There are many different aspects of our body’s behaviour that could be tracked using these new materials, such as temperature change and heart rate, and brain activity and muscle behaviour while exercising. If the user is living with an anxiety condition, the amount that they sweat and their respiration rate could also be tracked. Each of these uses is considered when designing different types of the smart clothing, ensuring that the best results can be found. Having the sensors in our clothes allows them to be closer to the body in areas that would usually be awkward to clip on a device, allowing for more accurate readings. Wearing them every day will also mean that clear trends could be plotted to help predict an illness or condition, and with them being invisible, it allows the sensors to be worn all the time.

The readings collected by these detectors would be able to be seen by the user and also their doctor, so that they could spot early signs and track how their bodies behave. This technology would be especially beneficial for the elderly or disabled, as they could detect any subtle changes such as temperature, and keep track of them without the need of multiple visits to the GP. They may also help predict other conditions such as seizures and heart problems, before the symptoms appear.
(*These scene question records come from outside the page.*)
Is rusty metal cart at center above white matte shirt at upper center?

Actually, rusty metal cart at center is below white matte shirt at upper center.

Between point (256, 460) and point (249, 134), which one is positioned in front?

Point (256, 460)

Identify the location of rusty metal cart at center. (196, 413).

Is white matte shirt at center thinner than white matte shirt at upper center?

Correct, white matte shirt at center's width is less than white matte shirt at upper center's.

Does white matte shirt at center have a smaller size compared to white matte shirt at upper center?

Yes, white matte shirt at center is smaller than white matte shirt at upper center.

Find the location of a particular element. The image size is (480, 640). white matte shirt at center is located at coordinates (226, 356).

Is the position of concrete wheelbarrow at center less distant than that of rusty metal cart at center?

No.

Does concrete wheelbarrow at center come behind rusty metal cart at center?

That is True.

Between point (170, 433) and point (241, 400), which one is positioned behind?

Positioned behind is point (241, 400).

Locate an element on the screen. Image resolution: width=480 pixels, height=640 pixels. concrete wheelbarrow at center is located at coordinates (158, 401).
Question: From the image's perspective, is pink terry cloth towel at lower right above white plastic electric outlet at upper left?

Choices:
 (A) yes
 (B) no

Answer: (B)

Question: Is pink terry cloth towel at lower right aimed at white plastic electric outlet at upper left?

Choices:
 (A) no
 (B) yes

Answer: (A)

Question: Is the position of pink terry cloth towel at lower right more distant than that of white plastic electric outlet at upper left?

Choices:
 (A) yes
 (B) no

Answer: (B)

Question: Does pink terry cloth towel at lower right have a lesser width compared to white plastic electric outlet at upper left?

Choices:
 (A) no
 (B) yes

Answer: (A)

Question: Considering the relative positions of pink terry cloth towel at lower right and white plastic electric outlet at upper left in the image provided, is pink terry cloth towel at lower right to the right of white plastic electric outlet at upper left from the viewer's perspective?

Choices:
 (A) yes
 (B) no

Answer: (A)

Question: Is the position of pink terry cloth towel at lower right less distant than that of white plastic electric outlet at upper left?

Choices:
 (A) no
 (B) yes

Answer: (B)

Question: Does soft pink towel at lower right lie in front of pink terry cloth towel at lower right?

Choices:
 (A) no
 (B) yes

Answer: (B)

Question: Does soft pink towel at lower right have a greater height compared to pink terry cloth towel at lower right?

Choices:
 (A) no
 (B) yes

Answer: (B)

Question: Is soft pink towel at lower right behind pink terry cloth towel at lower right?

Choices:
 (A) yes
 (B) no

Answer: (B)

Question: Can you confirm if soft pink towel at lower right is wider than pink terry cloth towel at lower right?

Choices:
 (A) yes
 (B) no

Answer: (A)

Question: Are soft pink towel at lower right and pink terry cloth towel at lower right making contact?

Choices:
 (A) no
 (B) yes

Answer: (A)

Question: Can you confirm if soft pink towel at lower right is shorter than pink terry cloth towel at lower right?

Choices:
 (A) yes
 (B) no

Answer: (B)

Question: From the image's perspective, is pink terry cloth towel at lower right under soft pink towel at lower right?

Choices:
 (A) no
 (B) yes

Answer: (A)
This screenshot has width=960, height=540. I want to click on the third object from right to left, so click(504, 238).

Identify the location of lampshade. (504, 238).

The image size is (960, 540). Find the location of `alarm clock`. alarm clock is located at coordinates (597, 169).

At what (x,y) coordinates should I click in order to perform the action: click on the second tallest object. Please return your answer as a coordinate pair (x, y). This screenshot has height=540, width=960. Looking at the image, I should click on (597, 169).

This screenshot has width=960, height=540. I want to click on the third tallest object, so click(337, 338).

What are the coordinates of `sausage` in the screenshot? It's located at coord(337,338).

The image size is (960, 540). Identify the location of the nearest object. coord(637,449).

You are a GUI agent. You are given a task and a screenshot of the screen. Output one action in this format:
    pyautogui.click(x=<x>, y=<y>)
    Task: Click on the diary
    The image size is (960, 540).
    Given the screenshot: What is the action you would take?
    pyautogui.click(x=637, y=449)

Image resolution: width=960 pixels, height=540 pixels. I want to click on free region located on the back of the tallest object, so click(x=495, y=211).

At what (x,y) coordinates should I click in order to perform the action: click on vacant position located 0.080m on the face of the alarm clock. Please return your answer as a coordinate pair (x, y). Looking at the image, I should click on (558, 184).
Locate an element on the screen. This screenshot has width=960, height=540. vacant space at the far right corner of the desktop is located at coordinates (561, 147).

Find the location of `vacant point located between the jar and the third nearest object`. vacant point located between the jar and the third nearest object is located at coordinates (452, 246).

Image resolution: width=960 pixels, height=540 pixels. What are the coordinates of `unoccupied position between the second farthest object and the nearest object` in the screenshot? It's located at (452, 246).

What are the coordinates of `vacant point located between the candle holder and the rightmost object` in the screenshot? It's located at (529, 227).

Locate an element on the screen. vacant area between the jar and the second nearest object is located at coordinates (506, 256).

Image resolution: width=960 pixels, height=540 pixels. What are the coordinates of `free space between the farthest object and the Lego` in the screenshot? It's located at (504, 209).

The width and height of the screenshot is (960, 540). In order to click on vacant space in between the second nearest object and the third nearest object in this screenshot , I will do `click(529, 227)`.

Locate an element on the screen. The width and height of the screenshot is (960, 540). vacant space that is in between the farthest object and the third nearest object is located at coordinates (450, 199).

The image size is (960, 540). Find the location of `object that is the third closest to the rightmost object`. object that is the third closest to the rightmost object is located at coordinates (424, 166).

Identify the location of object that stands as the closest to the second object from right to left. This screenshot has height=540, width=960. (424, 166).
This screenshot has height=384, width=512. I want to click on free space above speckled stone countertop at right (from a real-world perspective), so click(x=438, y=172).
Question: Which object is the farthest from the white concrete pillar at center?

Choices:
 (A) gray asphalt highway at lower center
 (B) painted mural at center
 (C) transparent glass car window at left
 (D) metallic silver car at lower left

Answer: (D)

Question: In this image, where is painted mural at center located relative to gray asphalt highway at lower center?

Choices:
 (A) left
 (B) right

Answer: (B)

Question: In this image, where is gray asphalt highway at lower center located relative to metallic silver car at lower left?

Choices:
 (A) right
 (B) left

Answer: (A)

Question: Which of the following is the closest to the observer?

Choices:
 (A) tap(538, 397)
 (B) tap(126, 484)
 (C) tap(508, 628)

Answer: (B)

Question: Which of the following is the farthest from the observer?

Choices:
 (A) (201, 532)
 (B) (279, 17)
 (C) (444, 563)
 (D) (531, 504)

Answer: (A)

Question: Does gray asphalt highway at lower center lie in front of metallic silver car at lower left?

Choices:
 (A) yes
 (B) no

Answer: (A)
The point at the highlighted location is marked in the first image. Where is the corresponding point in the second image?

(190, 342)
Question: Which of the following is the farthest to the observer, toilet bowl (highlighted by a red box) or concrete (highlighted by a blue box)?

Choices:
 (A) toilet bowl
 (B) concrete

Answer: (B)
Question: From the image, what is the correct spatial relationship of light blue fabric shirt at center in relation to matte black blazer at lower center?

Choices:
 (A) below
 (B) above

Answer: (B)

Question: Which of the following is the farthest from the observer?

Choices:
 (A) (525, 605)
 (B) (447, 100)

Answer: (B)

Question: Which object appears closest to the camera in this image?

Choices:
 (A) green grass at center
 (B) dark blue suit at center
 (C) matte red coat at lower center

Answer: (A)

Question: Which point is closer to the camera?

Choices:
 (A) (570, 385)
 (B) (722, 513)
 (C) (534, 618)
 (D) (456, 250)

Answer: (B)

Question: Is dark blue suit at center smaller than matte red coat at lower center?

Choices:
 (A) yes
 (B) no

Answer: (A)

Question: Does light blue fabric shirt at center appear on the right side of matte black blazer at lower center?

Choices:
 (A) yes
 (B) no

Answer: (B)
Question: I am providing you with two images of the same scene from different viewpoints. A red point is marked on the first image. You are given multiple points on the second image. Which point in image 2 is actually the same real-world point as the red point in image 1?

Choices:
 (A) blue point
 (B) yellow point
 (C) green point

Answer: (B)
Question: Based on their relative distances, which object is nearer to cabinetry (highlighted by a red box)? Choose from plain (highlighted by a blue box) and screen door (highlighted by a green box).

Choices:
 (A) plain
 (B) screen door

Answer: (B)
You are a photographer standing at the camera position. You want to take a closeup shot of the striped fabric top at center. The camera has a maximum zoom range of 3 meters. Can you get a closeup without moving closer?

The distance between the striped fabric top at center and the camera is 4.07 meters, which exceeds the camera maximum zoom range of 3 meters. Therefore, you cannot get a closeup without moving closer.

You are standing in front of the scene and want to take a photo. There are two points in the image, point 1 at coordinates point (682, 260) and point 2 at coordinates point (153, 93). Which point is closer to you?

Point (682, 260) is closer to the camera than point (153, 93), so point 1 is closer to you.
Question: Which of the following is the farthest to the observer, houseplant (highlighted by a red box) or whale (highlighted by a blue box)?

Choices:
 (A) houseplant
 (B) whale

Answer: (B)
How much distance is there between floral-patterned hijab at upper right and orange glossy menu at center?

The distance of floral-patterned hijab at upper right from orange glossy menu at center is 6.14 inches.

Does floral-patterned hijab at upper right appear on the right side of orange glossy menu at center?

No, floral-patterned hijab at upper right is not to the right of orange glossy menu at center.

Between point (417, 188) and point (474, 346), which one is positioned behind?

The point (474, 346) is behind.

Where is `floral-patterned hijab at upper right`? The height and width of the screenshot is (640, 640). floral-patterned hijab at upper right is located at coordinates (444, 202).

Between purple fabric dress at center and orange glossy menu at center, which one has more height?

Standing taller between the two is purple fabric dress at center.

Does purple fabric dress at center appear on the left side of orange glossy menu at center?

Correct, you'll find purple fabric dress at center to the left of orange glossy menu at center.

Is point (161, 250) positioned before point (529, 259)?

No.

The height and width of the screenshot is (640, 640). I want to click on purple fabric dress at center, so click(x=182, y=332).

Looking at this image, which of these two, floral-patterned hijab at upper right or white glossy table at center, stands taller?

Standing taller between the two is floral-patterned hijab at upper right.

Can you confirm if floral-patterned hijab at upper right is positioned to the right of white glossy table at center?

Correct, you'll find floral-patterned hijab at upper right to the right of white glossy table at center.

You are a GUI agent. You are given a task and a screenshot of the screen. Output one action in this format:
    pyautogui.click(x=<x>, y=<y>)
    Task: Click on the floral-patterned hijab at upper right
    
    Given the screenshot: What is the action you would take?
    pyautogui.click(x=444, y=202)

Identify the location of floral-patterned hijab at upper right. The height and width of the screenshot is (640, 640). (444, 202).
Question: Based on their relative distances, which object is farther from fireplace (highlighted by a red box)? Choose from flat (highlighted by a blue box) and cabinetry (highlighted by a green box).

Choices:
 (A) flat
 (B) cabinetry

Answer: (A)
The sensors would also be able to alert doctors if the person had fallen. Another positive to this technology is that pharmaceutical companies can also track the effect that their medication is having on patients, and also tell doctors whether the treatment being given is suited to the patient, or whether an alternative needs to be found.

Although some people may think that these sensors would be an invasion of privacy, if used correctly they could be used to have many advantages, including keeping track on those most vulnerable such as disabled people and the elderly. The records detected and plotted by the software will be able to be seen by doctors as a diary, helping them to understand the symptoms which occur between visits, and may help to distinguish what treatment is needed. With new technology such as this, the medical sector is becoming more interactive, which will hopefully, in time, make the system even more efficient.

How will this new technology help health professionals in the treatment of patients in the future?